マルタは奥様の部屋をそっと整えていた。清潔に。丁寧に。彼女も知っていたのだろう。全てが変わる日だということを。
◇
夜、彼は何か考えていた。明日の言葉を。その言葉は何度も何度も繰り返してきたはずなのに、いざ言おうとすると形をなさない。
「ミーナ」
「はい」
「明日。話がある」
「何ですか」
「楽しみにしていてくれ」
その言葉には何か特別な響きがあった。それは重いものではなく軽く、でも大切なもの。何か大事な決意が含まれていた。
「眠れないか」
彼は寝室を訪ねた。
「ええ」
「俺も。だ」
彼は窓を見た。月が出ていた。秋の月。その光が冬薔薇を照らしていた。その花が何度も何度も咲き直してきた。その理由は彼の想いだ。
「お前は。ずっと。俺の側にいるのか」
その質問は確認ではなく願いだった。
「はい」
「わかった」
彼はその言葉で何かが決まったのだ。
◇
朝、彼は彼女を導いた。庭園へ。冬薔薇が咲く。その場所へ。あの花が最初に咲いた。その時、彼は何かを思ったのだ。その何かがずっと花を咲かせ続けていたのだ。

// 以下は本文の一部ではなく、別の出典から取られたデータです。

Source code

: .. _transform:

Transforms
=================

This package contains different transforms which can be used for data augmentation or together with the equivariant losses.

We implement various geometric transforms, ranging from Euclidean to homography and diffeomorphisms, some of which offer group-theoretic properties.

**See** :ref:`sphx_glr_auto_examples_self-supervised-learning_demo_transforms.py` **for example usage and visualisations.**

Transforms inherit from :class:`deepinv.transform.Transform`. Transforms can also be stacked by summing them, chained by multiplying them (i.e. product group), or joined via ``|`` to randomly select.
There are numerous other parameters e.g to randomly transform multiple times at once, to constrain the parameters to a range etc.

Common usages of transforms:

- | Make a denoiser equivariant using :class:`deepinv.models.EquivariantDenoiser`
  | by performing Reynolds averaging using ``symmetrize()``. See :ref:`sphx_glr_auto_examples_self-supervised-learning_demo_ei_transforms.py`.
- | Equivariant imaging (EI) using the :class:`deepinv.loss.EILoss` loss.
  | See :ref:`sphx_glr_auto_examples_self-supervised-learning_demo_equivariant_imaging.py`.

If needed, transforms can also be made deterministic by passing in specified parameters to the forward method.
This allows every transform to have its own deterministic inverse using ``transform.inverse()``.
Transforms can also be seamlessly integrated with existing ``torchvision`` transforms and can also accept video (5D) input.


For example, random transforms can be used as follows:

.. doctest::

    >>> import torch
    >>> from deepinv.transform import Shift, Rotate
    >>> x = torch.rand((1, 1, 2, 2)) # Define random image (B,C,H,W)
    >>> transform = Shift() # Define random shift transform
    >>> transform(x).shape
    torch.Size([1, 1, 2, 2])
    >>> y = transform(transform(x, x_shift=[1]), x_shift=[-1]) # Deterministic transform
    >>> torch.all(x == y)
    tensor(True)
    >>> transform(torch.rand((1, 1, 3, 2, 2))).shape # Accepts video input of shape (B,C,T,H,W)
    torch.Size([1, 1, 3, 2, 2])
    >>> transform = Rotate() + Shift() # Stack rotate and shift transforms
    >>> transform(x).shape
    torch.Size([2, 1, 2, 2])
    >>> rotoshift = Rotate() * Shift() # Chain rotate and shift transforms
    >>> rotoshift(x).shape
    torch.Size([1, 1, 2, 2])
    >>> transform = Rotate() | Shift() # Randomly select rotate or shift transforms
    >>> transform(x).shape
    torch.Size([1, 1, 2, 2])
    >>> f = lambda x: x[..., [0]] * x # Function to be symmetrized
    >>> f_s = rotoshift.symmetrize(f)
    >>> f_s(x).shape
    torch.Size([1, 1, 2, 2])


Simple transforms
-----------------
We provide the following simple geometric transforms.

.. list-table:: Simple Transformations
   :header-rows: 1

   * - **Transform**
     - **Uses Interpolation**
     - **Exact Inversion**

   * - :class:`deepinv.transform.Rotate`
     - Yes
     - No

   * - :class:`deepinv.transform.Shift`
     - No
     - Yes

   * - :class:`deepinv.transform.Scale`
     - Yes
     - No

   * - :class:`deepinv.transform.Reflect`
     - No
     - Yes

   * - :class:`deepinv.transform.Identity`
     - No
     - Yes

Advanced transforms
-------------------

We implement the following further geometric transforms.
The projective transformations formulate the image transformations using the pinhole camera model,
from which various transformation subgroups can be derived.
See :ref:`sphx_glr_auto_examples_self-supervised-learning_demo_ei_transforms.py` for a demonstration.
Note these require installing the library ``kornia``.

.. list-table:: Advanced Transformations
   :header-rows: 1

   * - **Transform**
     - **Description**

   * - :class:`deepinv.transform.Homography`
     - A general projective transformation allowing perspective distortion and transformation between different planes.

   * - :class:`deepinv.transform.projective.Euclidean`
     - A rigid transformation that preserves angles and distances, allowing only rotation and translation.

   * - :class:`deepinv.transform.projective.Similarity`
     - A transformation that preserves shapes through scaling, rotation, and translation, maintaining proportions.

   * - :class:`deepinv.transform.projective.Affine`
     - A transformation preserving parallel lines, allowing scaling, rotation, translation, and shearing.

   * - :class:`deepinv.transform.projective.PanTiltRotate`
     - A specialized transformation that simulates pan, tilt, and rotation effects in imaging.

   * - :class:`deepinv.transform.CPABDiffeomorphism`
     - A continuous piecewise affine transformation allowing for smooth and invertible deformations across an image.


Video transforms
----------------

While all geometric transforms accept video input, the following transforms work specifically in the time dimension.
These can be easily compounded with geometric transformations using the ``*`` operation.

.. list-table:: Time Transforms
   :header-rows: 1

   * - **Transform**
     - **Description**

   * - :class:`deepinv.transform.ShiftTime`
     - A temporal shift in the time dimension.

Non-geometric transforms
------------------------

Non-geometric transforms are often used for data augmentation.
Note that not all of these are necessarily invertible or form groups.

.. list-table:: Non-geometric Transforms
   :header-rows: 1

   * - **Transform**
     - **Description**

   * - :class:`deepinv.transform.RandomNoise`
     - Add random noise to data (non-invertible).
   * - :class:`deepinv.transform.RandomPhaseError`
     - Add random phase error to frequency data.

その時、全てが始まるのだ。子どもの時から、今まで、ずっと守り続けてきた想いを言葉にするために。愛を宣言するために。
「ミーナ」
彼が呼んだ。その声は決意に満ちていた。深紅の花がその名前を聞いていた。
「ここで。言いたいことがある」
彼はその言葉で、全てが始まる。子どもの時から、今まで、その全てがこの瞬間に繋がろうとしていた。冬薔薇が咲いている。深紅の花。その花はもう「たまたま」ではなく、彼の想いの証だ。
「言いたいこと」
彼は継ぎました。
「お前がいなければ」
「……」
「俺は。死んでいた」
その言葉が庭園に響いた。秋風が銀木犀の香りを運んだ。
「だから」
彼は彼女の両手を握った。
「今。言うんだ」
その時が来たのだ。全てが繋がる時が。